Great! Now both irc and site force it. NSA won't be able to read our chats about taking over the government and creating a new one based around the #mopar channel.

i don't understand why people think that a low, even non-existent, probability of being spied on warrants the dismissal of security altogether, especially if it doesn't/hardly inconveniences the end-user.

yeah, because having https be a default, even though optional, feature, instead of being mandatory, is the same thing as a complete dismissal of security

Quote from: Davidi2 on October 23, 2015, 07:52:42 PM

Quote from: t4 on October 23, 2015, 07:38:53 PM

i don't understand why people think that a low, even non-existent, probability of being spied on warrants the dismissal of security altogether, especially if it doesn't/hardly inconveniences the end-user.

yeah, because having https be a default, even though optional, feature, instead of being mandatory, is the same thing as a complete dismissal of security

So you're suggesting that it should be up to the user to enable secure transmissions?

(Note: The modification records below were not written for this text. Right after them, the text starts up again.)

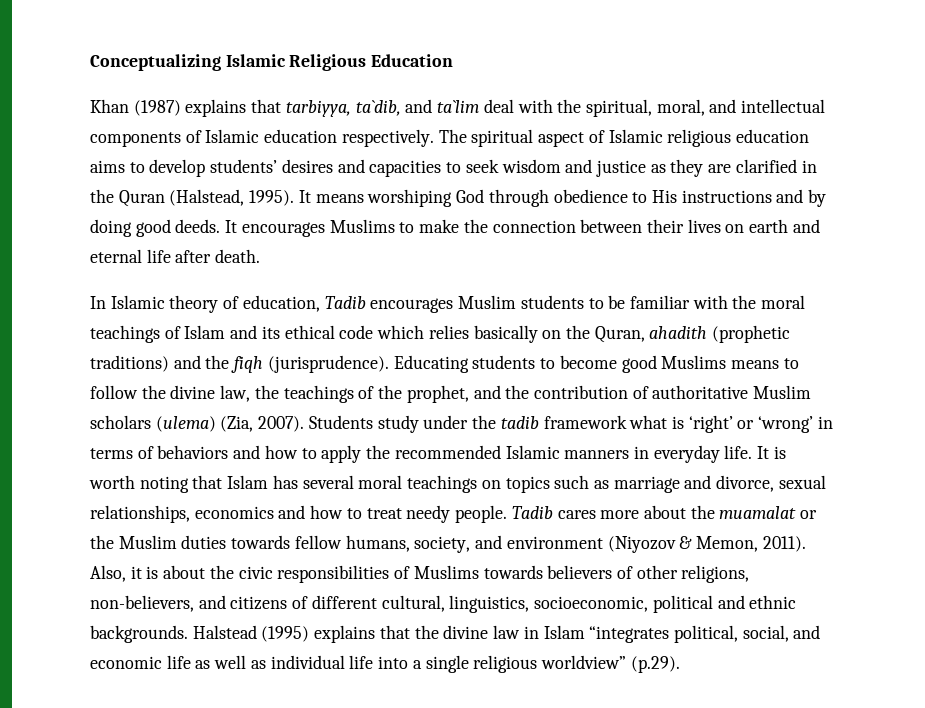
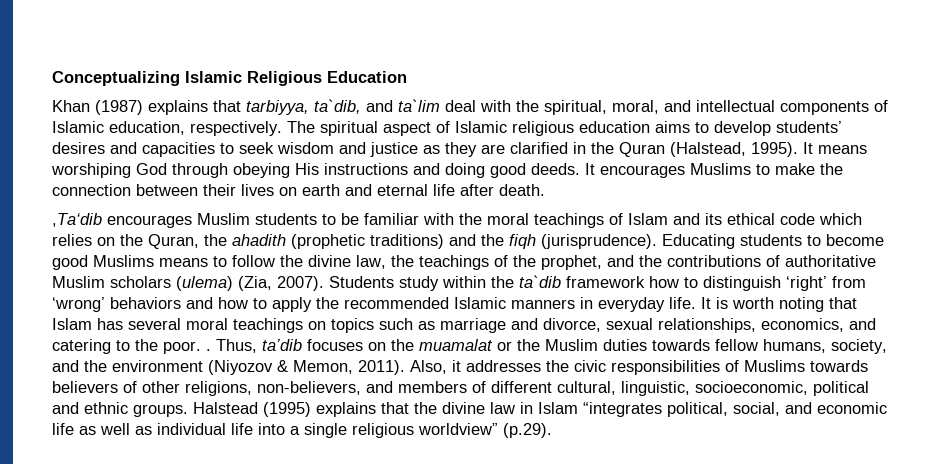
[264,129,338,143] education -> [109,121,185,135] education,
[553,189,648,203] obedience to -> [233,163,290,178] obeying
[808,189,827,207] by -> (440, 169) none
[90,295,366,313] In Islamic theory of education, Tadib -> [52,213,102,227] ,Ta‘dib
[473,325,538,343] basically -> (92, 240) none
(645, 334) none -> [204,234,227,246] the
[533,385,628,399] contribution -> [667,255,761,267] contributions
[423,415,833,433] [90,446,154,459] under the tadib framework what is ‘right’ or ‘wrong’ in terms of -> [442,275,866,291] [52,297,105,312] within the ta`dib framework how to distinguish ‘right’ from ‘wrong’
[194,505,686,523] economics and how to treat needy people. Tadib cares more about -> [761,318,876,332] [52,339,386,354] economics, and catering to the poor. . Thus, ta’dib focuses on
(503, 542) none -> [84,360,107,372] the
[146,565,206,579] is about -> [466,360,541,372] addresses
[230,596,288,610] citizens -> [398,381,467,393] members
[449,595,530,613] linguistics, -> [621,381,690,396] linguistic,
[90,625,188,643] backgrounds. -> [133,404,188,417] groups.

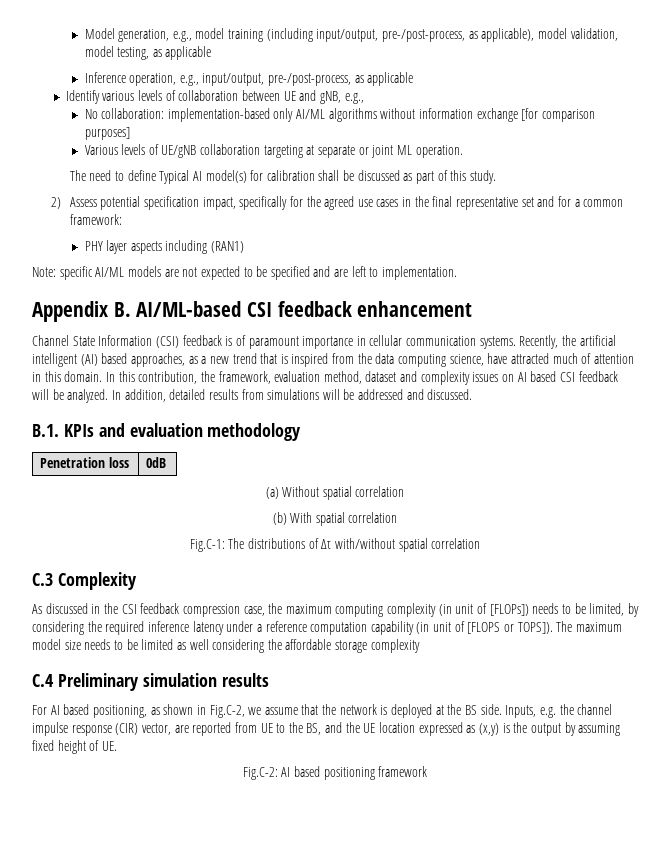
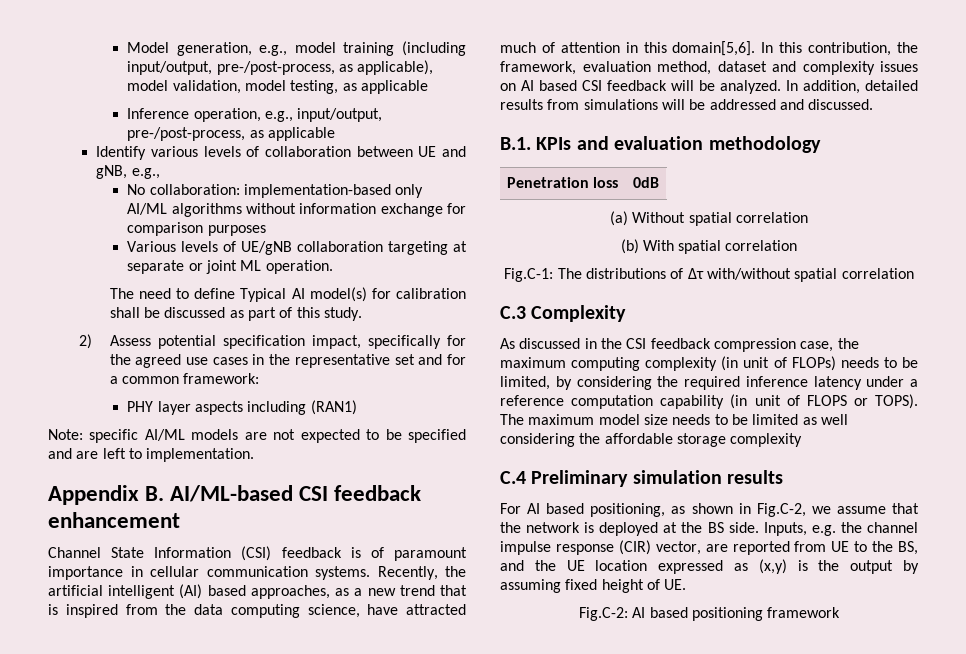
[521,108,595,122] [84,127,130,140] [for comparison purposes] -> [447,203,466,214] [127,222,266,236] for comparison purposes
[432,196,453,207] final -> (291, 359) none
[64,371,103,382] domain. -> [672,41,756,56] domain[5,6].
[489,604,529,616] [FLOPs]) -> [791,356,836,371] FLOPs)
[467,622,553,634] [FLOPS or TOPS]). -> [806,394,918,409] FLOPS or TOPS).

Yes, that is exactly what I'm saying. Or rather, users should be able to disable it if they wish. If the option is there, im pretty sure any modern browser will default to https.

Awesome

You guys who want it to be optional need to appreciate the benefits of HTTPS-everywhere internet. Namely the gross amount of noise created to assist in obscuring the transmissions of people living under less fortunate regimes.

Soon Moparscape will be illegal under the current Cameron regime.

No one has an answer to that question because there is no valid answer. These people start with a shitty argument, maybe re-state the shitty argument a bit, make some jokes and/or personal attacks, and then just stop posting. I really don't understand their thought process.. maybe it's government brainwashing??

Maybe it's Maybelline.

For anyone wanting it to be optional I'd ask this honest question, and I really do want an answer:

Why?

I see absolutely no reason for any website to offer http instead https anymore, as far as I can tell there aren't any downsides, and there are a bunch of upsides.  For example HTTP/2, Brotli compression, and probably all new features in the future will only be supported over https anyhow.

Ok, you can ask "Why?", but the exact same can be asked about not supporting HTTP as a fallback. Why? Nobody is denying the upsides of HTTPS here. You can keep it enabled and it'll stay default. But still, I see absolutely no reason for this website (and I do use 'this' on purpose, because some websites should force https) to not offer http as an option if https is already enabled and default. As far as I can tell, there aren't any downsides, and it's a good fallback if for some reason we have a cert problem and everyone wont be able to view the site because "THIS CONNECTION IS UNTRUSTED"

Also, I don't think the content of the data has any bearing of whether or not to implement and enforce security.

Really? I personally believe you need to factor in everything when you weigh the pros/cons of implementing any type of security. Not every worksite needs ID badges and fingerprint scanners if the benefit doesn't outweigh the hassle. Obviously when you deal with more sensitive information, you implement more security, no? We'll just assume you were speaking strictly about TLS though, because like it's been said the hassle is pretty low and probably wont be noticeable if everything goes as it should. So yes, I think it's fair to say there is no reason to not implement SSL.

When you go from 'implement' to 'require' though, you have to reevaluate everything. You say "no negatives", but you listed one right there? If a cert expires, I don't really care whose problem it is, do I? Now it's my problem, because I can't access the website. Sure, it's not "directly" a negative of SSL, it's a negative of inattentiveness. Whatever. If only I had a HTTP version of the site to access in the meantime. So now we have one negative. We wont talk about any others because personally I don't know if the caching or ad-related mixed mode issues are still there. So now we weigh the benefits of enforcing TLS over allowing TLS, taking into account that it is used by default if available. What are those benefits? That's what I haven't heard yet, which why I am not yet convinced that the benefits of enforcing it outweigh even the slightest chance of something like an expired cert.


As a side note, I was getting NGINX errors when trying to access the site early today. What was that?

Hey, I said it was a slight chance. But even 0.00001 is greater than 0 if there's no benefit to enforcing over implementing it as a default. Which is what I'm asking about

the reason for enforcement is that there's no reason for *any* website to support unencrypted comms in 2015.

I guess I just disagree then. I see nothing wrong with supporting unencrypted comms in -insert year-, if that's what the client has explicitly requested. Whatever, it's done. I'm sure it wont actually cause problems, it's just a principle thing that I disagree with I guess.